The Rollies juga tercatat sering manggung bareng bersama grup asal Singapura yang kebetulan mengusung unsur brass section yaitu kelompok "Fly Baits" dan "Black Fire Prophecy". Beberapa promotor pertunjukan musik pun mulai memberikan kepercayaan pada The Rollies untuk menjadi grup pembuka kelompok mancanegara seperti Bee Gees di Stadion Utama Senayan pada tanggal 2 April 1972 maupun "Shocking Blue" di Taman Ria Monumen Nasional Jakarta pada 23 Juli tahun 1972. Tak hanya itu, The Rollies pun mencoba melakukan eksperimen bermusik seperti yang diperlihatkan pada konser akbar "SUMMER '28" (akronim dari Suasana Meriah Menjelang Kemerdekaan ke-28) yang berlangsung di Ragunan, Pasar Minggu, Jakarta, pada 16 Agustus tahun 1973, yaitu dengan menyandingkan perangkat gamelan Sunda dengan perangkat musik elektrik.
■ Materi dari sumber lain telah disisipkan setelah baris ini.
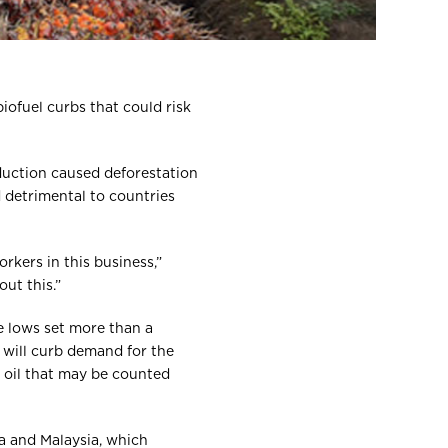
iofuel curbs that could risk
oduction caused deforestation
 detrimental to countries
orkers in this business,”
ut this.”
e lows set more than a
s will curb demand for the
m oil that may be counted
a and Malaysia, which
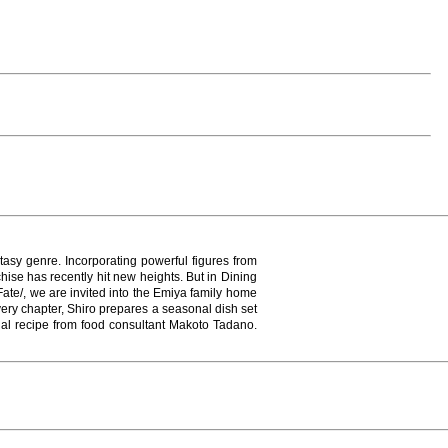
asy genre. Incorporating powerful figures from
chise has recently hit new heights. But in Dining
Fate/, we are invited into the Emiya family home
very chapter, Shiro prepares a seasonal dish set
tual recipe from food consultant Makoto Tadano.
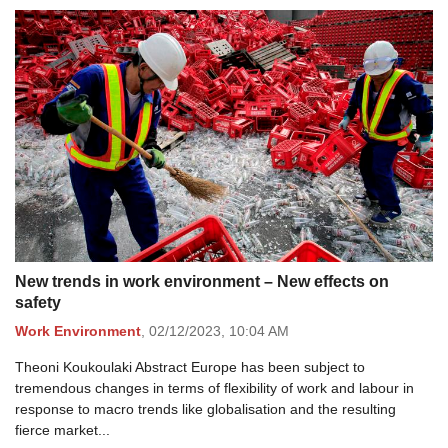
New trends in work environment – New effects on
safety
Work Environment
,
02/12/2023,
10:04 AM
Theoni Koukoulaki Abstract Europe has been subject to
tremendous changes in terms of flexibility of work and labour in
response to macro trends like globalisation and the resulting
fierce market...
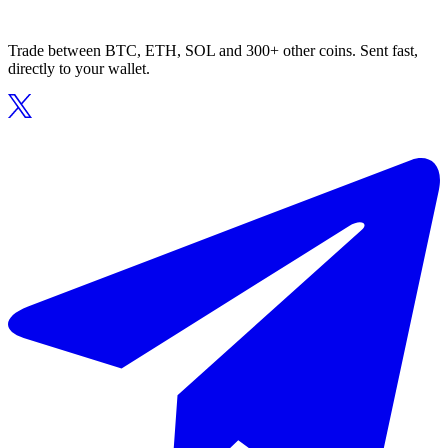
Trade between BTC, ETH, SOL and 300+ other coins. Sent fast,
directly to your wallet.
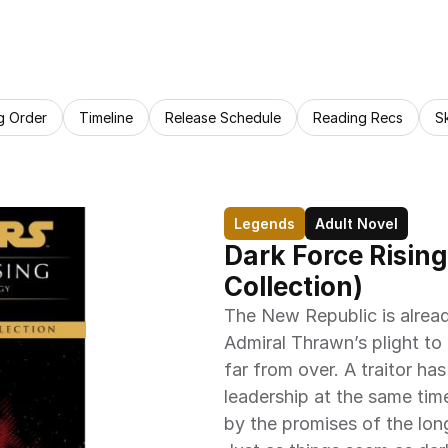
g Order
Timeline
Release Schedule
Reading Recs
S
Legends
Adult Novel
Dark Force Rising
Collection)
The New Republic is alread
Admiral Thrawn’s plight to 
far from over. A traitor has
leadership at the same tim
by the promises of the lon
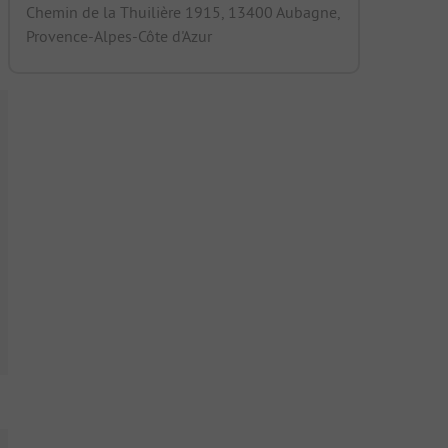
Chemin de la Thuilière 1915, 13400 Aubagne,
Provence-Alpes-Côte d'Azur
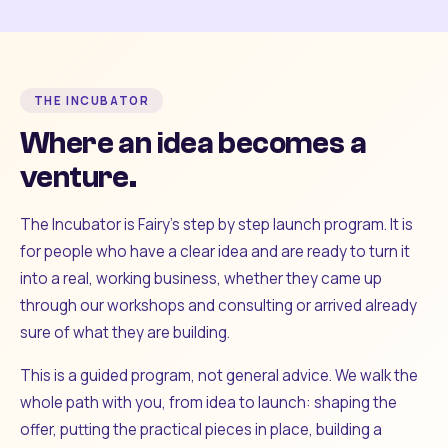
THE INCUBATOR
Where an idea becomes a
venture.
The Incubator is Fairy's step by step launch program. It is
for people who have a clear idea and are ready to turn it
into a real, working business, whether they came up
through our workshops and consulting or arrived already
sure of what they are building.
This is a guided program, not general advice. We walk the
whole path with you, from idea to launch: shaping the
offer, putting the practical pieces in place, building a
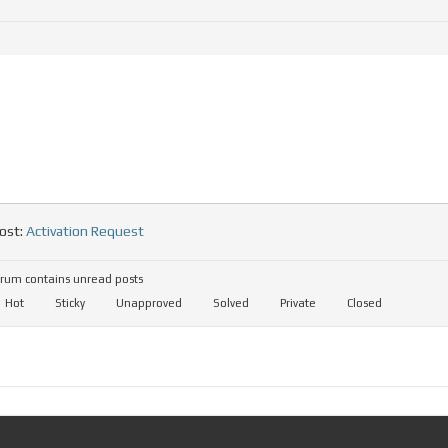
ost:
Activation Request
rum contains unread posts
Hot
Sticky
Unapproved
Solved
Private
Closed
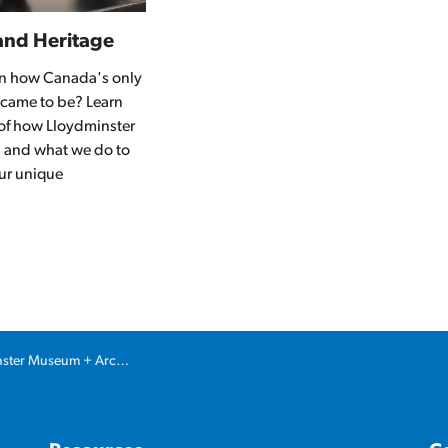
and Heritage
 in how Canada's only
 came to be? Learn
 of how Lloydminster
 and what we do to
ur unique
ter Museum + Archives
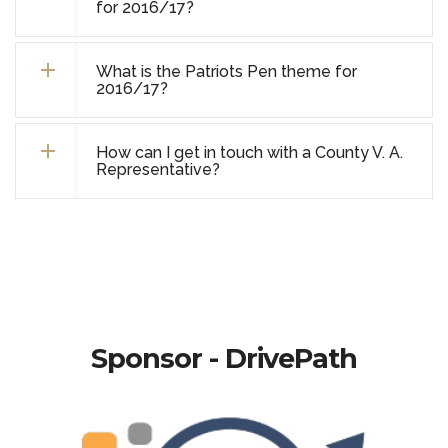
for 2016/17?
What is the Patriots Pen theme for
2016/17?
How can I get in touch with a County V. A.
Representative?
Sponsor - DrivePath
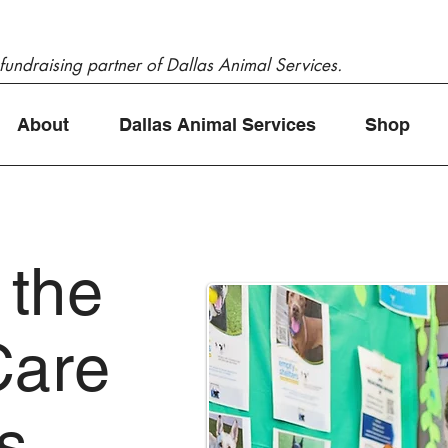
 fundraising partner of Dallas Animal Services.
About
Dallas Animal Services
Shop
 the
Care
as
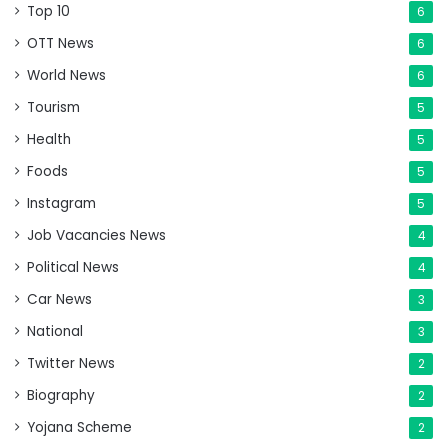
Top 10
6
OTT News
6
World News
6
Tourism
5
Health
5
Foods
5
Instagram
5
Job Vacancies News
4
Political News
4
Car News
3
National
3
Twitter News
2
Biography
2
Yojana Scheme
2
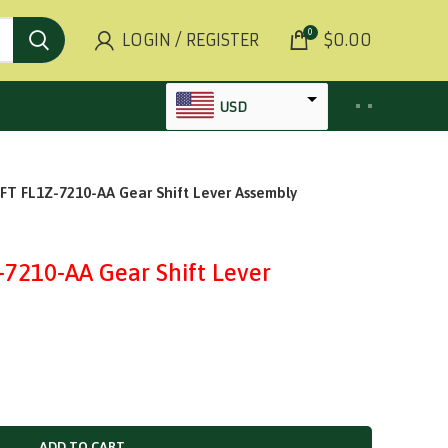
0
LOGIN / REGISTER
$
0.00
USD
AED
 FL1Z-7210-AA Gear Shift Lever Assembly
INR
GBP
AUD
210-AA Gear Shift Lever
SGD
BHD
KWD
MYR
OMR
ADD TO CART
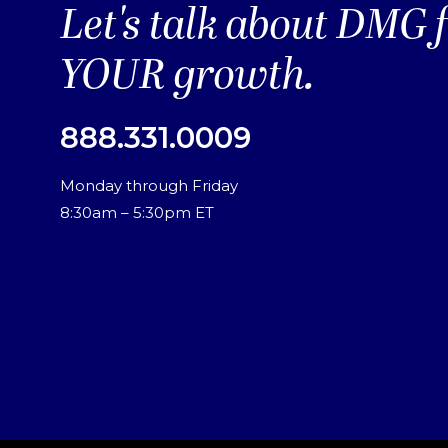
Let's talk about DMG 
YOUR growth.
888.331.0009
Monday through Friday
8:30am – 5:30pm ET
Kemudian mereka mencoba membawakan lagu karya Sambas "Manuk Dadali" sebagai objek eksperimen The Rollies. Ketenaran The Rollies mulai runtuh. Tiga di antara personelnya terlibat penggunaan psikotropika. Kemudian Deddy Stanzah memilih mundur dari The Rollies dan Iwan Krisnawan meninggal dunia pada tahun 1974. Posisi vokalis hanya tinggal Gito sendiri. Namun, The Rollies yang sedang banyak mengalami cobaan akhirnya bisa memulihkan diri. Direkrutlah Oetje F Tekol (bass) dan Jimmie Manoppo (drum) yang menjadikan The Rollies seolah memiliki energi baru. The Rollies kembali merilis album baru di tahun 1976 di bawah label rekaman Hidayat Audio Bandung. Uniknya album itu berbentuk live yang diambil dari rekaman pertunjukan The Rollies saat manggung di Taman Ismail Marzuki pada 2 dan 3 Oktober tahun 1976. Album ini bisa dianggap sebagai album live pertama dari sebuah grup rock di Indonesia.
Setelah itu The Rollies merilis album Tiada Kusangka yang merupakan repackage atas lagu-lagu yang pernah mereka bawakan di album-album ketika Deddy Stanzah dan Iwan Krisnawan masih bergabung dalam The Rollies. Selanjutnya di era 1977-1979, The Rollies mendapat kontrak rekaman dari Musica Studio's. Ini bisa dianggap sukses kedua dalam perjalanan karier grup ini. Karena di era inilah The Rollies banyak menghasilkan hits seperti Sinar Yang Hilang (Wandi Kuswandi), Dansa Yok Dansa, dan Bimbi (Titiek Puspa), Hari Hari dan Kemarau (Oetje F Tekol), hingga Kau yang Kusayang (Antonius). Di era ini di samping menggunakan nama New Rollies, Delly dan kawan-kawan mulai membuka diri dengan menyanyikan lagu-lagu karya komposer di luar The Rollies, misalnya A. Riyanto, Titiek Puspa, Johannes Purba, Antonius. Setelah The Rollies merilis album Keadilan (1977) Benny Likumahuwa mengundurkan diri dan lebih banyak berkutat di musik jazz. Posisinya lalu digantikan oleh Wawan Tagalos. Tengku Zulfian Iskandar Madian juga mengundurkan diri setelah merilis album Dansa Yok Dansa (1977), posisinya kemudian digantikan Pomo dari The Pro's.Pada tahun 1979 The Rollies memperoleh penghargaan Kalpataru dari Menteri Lingkungan Hidup, Emil Salim, karena lagu Kemarau. Lagu yang dikarang oleh Oetje F Tekol, dianggap memuat misi dan pesan mengenai lingkungan hidup.